### Problem to solve
In this exercise, return the whole listing exactly, excluding any images.

(Beginning of Data supplied)

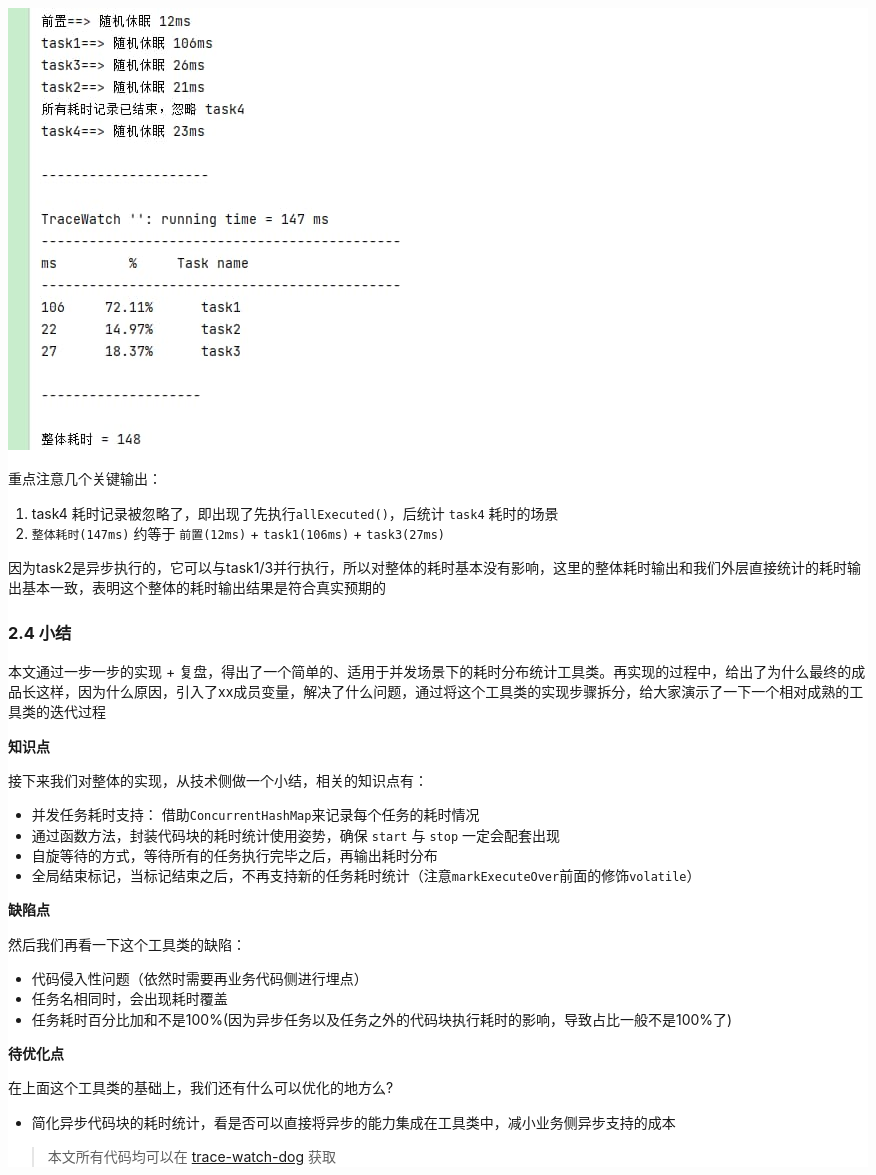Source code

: ![输出结果](/imgs/column/trace/05-traceWatch输出2.jpg)


重点注意几个关键输出：

1. task4 耗时记录被忽略了，即出现了先执行`allExecuted()`，后统计 `task4` 耗时的场景
2. `整体耗时(147ms)` 约等于 `前置(12ms)` + `task1(106ms)` + `task3(27ms)`

因为task2是异步执行的，它可以与task1/3并行执行，所以对整体的耗时基本没有影响，这里的整体耗时输出和我们外层直接统计的耗时输出基本一致，表明这个整体的耗时输出结果是符合真实预期的

### 2.4 小结

本文通过一步一步的实现 + 复盘，得出了一个简单的、适用于并发场景下的耗时分布统计工具类。再实现的过程中，给出了为什么最终的成品长这样，因为什么原因，引入了xx成员变量，解决了什么问题，通过将这个工具类的实现步骤拆分，给大家演示了一下一个相对成熟的工具类的迭代过程

**知识点**

接下来我们对整体的实现，从技术侧做一个小结，相关的知识点有：

- 并发任务耗时支持： 借助`ConcurrentHashMap`来记录每个任务的耗时情况
- 通过函数方法，封装代码块的耗时统计使用姿势，确保 `start` 与 `stop` 一定会配套出现
- 自旋等待的方式，等待所有的任务执行完毕之后，再输出耗时分布
- 全局结束标记，当标记结束之后，不再支持新的任务耗时统计（注意`markExecuteOver`前面的修饰`volatile`）

**缺陷点**

然后我们再看一下这个工具类的缺陷：

- 代码侵入性问题（依然时需要再业务代码侧进行埋点）
- 任务名相同时，会出现耗时覆盖
- 任务耗时百分比加和不是100%(因为异步任务以及任务之外的代码块执行耗时的影响，导致占比一般不是100%了)

**待优化点**

在上面这个工具类的基础上，我们还有什么可以优化的地方么?

- 简化异步代码块的耗时统计，看是否可以直接将异步的能力集成在工具类中，减小业务侧异步支持的成本

> 本文所有代码均可以在 [trace-watch-dog](https://github.com/liuyueyi/hhui-components/blob/master/trace-watch-dog/src/test/java/com/github/liuyueyi/hhui/trace/test/step/Step4.java) 获取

(End of Data supplied)

### Result of the task
Source code

: ![输出结果](/imgs/column/trace/05-traceWatch输出2.jpg)


重点注意几个关键输出：

1. task4 耗时记录被忽略了，即出现了先执行`allExecuted()`，后统计 `task4` 耗时的场景
2. `整体耗时(147ms)` 约等于 `前置(12ms)` + `task1(106ms)` + `task3(27ms)`

因为task2是异步执行的，它可以与task1/3并行执行，所以对整体的耗时基本没有影响，这里的整体耗时输出和我们外层直接统计的耗时输出基本一致，表明这个整体的耗时输出结果是符合真实预期的

### 2.4 小结

本文通过一步一步的实现 + 复盘，得出了一个简单的、适用于并发场景下的耗时分布统计工具类。再实现的过程中，给出了为什么最终的成品长这样，因为什么原因，引入了xx成员变量，解决了什么问题，通过将这个工具类的实现步骤拆分，给大家演示了一下一个相对成熟的工具类的迭代过程

**知识点**

接下来我们对整体的实现，从技术侧做一个小结，相关的知识点有：

- 并发任务耗时支持： 借助`ConcurrentHashMap`来记录每个任务的耗时情况
- 通过函数方法，封装代码块的耗时统计使用姿势，确保 `start` 与 `stop` 一定会配套出现
- 自旋等待的方式，等待所有的任务执行完毕之后，再输出耗时分布
- 全局结束标记，当标记结束之后，不再支持新的任务耗时统计（注意`markExecuteOver`前面的修饰`volatile`）

**缺陷点**

然后我们再看一下这个工具类的缺陷：

- 代码侵入性问题（依然时需要再业务代码侧进行埋点）
- 任务名相同时，会出现耗时覆盖
- 任务耗时百分比加和不是100%(因为异步任务以及任务之外的代码块执行耗时的影响，导致占比一般不是100%了)

**待优化点**

在上面这个工具类的基础上，我们还有什么可以优化的地方么?

- 简化异步代码块的耗时统计，看是否可以直接将异步的能力集成在工具类中，减小业务侧异步支持的成本

> 本文所有代码均可以在 [trace-watch-dog](https://github.com/liuyueyi/hhui-components/blob/master/trace-watch-dog/src/test/java/com/github/liuyueyi/hhui/trace/test/step/Step4.java) 获取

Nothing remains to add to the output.